Paris through the Window

7:00 PM

Marc Chagall, Paris through the Window, 1913
By ISABEL THOMAS

In a post last year, I talked about Marc Chagall's adoration of Bella Rosenfeld—with his lyrical descriptions of their love and his numerous sacrifices to bring her with him while he built his art career. Paris through the Window depicts a time when the two were separated by 1,500 miles, three years after Chagall moved to Paris to take advantage of its artistic opportunities.

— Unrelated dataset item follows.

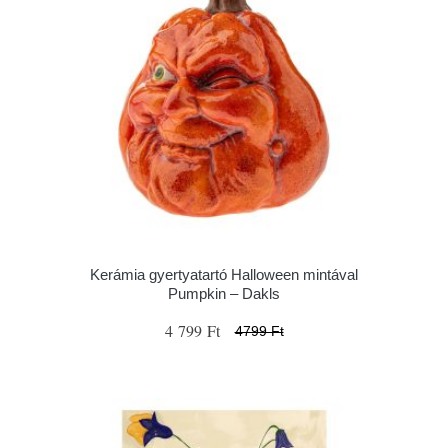
Kerámia gyertyatartó Halloween mintával
Pumpkin – Dakls
4 799 Ft
4799 Ft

Despite the bright colors in Paris through the Window, Chagall faced an inner-conflict when he painted it. He was caught between two nations and two cultures, and the man in the bottom-right corner embodies Chagall's identity, split between Liozna and Paris. The side of his face looking west at France is blue, but the left half of the painting contains so much beauty and brilliance. The man's right side faces east to his native Russia and his Bella. The couple floating in front of the Eiffel Tower—with the man to the west and the woman to the east—represents Chagall and Bella, floating in ethereality of love despite their separation.

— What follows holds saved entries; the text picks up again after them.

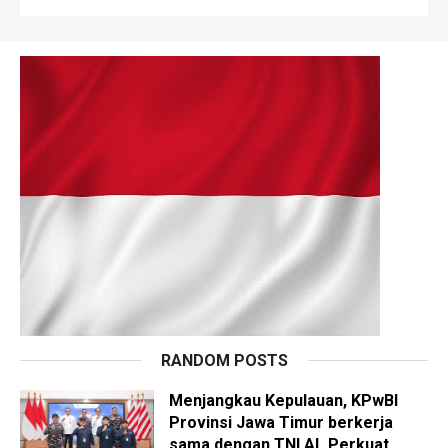
RANDOM POSTS
Menjangkau Kepulauan, KPwBI
Provinsi Jawa Timur berkerja
sama dengan TNI AL Perkuat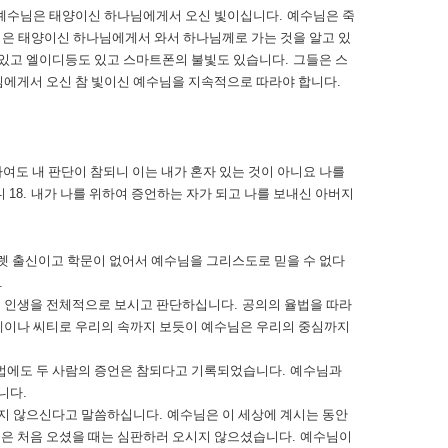
예수님은 태양이신 하나님에게서 오신 빛이십니다
.
예수님은 죽
은 태양이신 하나님에게서 와서 하나님께로 가는 것을 알고 있
있고 엘이디등도 있고 스마트폰의 불빛도 있습니다
.
그들은 스
에게서 오신 참 빛이신 예수님을 지속적으로 따라야 합니다
.
여도 내 판단이 참되니 이는 내가 혼자 있는 것이 아니요 나를
니
18.
내가 나를 위하여 증언하는 자가 되고 나를 보내신 아버지
렛 출신이고 학문이 없어서 예수님을 그리스도로 믿을 수 없다
.
.
인생을 전체적으로 보시고 판단하십니다
.
공의의 율법을 따라
이나 씨티로 우리의 속까지 보듯이 예수님은 우리의 중심까지
법에도 두 사람의 증언은 참되다고 기록되었습니다
.
예수님과
습니다
.
하지 않으신다고 말씀하십니다
.
예수님은 이 세상에 계시는 동안
은 처음 오셨을 때는 심판하러 오시지 않으셨습니다
.
예수님이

An early work of Chagall, Paris through the Window includes many of the artist's characteristic aspects, such as floating couples, playful cityscapes, and vibrant colors. Like his love for Bella, much of Chagall's style remained throughout his career. He maintained his brightness through wars, displacement, Bella's death, and the genocide of his people. Chagall always looked both forward to the future and back at his heritage—split like the man in his painting from decades before his biggest heartbreak.